Peugeot, the Midlands car manufacturer, has already told Government officials that unemployed 18 to 24-year-olds will be unsuitable for a high-tech production line.

Some union representatives, meanwhile, have doubted the wisdom of drafting in subsidised recruits, privately dismissing them as workshy scroungers.

Six months of employment is one of four options under Welfare to Work. Young people jobless for more than six months could also choose six months of voluntary work with a charity or environmental task force, or up to a year in education with an allowance.

Mike Judge, personnel director of Peugeot in Coventry, told a conference promoting Welfare to Work that the company wanted to help but would not be recruiting for the foreseeable future.

Moreover, he said, there could be problems for unemployed people adjusting to work.
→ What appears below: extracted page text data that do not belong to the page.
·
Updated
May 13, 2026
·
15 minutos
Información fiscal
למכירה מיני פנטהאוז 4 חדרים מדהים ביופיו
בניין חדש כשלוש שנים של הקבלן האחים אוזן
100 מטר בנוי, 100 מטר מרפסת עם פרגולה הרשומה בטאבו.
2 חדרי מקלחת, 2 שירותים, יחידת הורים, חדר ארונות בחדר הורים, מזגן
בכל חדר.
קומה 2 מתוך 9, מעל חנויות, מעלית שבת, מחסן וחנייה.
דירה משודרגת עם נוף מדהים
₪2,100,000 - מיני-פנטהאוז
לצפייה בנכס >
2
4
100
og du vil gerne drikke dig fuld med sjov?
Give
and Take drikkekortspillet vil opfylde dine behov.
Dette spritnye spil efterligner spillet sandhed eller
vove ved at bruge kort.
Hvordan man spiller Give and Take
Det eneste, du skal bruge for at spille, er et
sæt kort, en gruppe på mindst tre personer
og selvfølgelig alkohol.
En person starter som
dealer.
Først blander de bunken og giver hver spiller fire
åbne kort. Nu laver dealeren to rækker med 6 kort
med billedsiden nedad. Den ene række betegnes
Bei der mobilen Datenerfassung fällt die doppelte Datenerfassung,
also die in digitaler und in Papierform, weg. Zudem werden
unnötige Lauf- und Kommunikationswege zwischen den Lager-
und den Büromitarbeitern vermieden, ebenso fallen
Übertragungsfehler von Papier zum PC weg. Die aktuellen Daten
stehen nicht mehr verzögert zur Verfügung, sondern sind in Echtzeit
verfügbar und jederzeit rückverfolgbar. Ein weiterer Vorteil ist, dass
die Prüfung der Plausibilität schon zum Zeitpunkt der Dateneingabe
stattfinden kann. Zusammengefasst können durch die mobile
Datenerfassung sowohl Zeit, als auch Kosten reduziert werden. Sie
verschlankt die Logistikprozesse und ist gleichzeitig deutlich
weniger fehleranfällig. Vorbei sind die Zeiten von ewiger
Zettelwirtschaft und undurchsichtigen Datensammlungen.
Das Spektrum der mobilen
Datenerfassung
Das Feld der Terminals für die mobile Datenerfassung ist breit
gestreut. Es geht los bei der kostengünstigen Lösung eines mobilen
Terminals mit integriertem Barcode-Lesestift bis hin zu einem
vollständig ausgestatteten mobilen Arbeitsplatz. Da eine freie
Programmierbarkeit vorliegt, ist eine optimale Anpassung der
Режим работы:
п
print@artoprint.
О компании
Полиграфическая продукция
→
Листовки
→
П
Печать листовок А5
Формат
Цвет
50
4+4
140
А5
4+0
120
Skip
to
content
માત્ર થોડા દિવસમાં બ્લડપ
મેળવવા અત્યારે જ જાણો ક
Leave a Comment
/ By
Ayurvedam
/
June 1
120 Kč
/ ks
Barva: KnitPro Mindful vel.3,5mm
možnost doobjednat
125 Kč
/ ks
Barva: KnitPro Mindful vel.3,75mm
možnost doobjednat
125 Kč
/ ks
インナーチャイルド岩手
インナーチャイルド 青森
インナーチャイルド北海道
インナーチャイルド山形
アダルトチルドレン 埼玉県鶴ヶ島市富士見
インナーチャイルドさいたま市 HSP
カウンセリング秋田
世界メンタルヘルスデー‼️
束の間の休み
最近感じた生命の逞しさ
When Peugeot took on a number of unemployed people in the late 1980s it faced an increase in absenteeism.

“It is very difficult to inject somebody into the production line and we are only recruiting well-qualified young people,” said Mr Judge, although the firm would be asking suppliers, dealers and contractors such as caterers and cleaners to help to provide placements.

There has also been union scepticism. A spokesman for the MSF (Manufacturing, Science, Finance) union said: “I can see that in terms of a production process people who lack manufacturing skills could be a hindrance and slow down a company’s production line.

“Overall we’re in favour of Welfare to Work, but we feel that good quality apprenticeship schemes would be undermined by it if some unscrupulous employers take on subsidised young people rather than the best candidate for the job.”

A spokesman for the shop workers’ union, USDAW, was equally forthright. “We wouldn’t stand for any suggestion that they are undercutting pay rates, ” he said. “Once you pay subsidies you create anomalies in the recruitment of the workforce.” He added that “some people make themselves deliberately unemployable by putting a bolt through their nose and dying their hair pink”.

A local officer of the AEEU engineering union, who didn’t wish to be named, said: “A minority of these people don’t want to work at all, and are quite all right on benefit and fiddle, thank you. These people will cause problems because no one likes a scrounger.”

Kay Cheesman, head of guidance and training at Gloucestershire Training and Enterprise Council, said: “One of the biggest challenges is going to be making sure youngsters are ready for the scheme. With some young people a lot of work needs to be done on their personal and social skills.”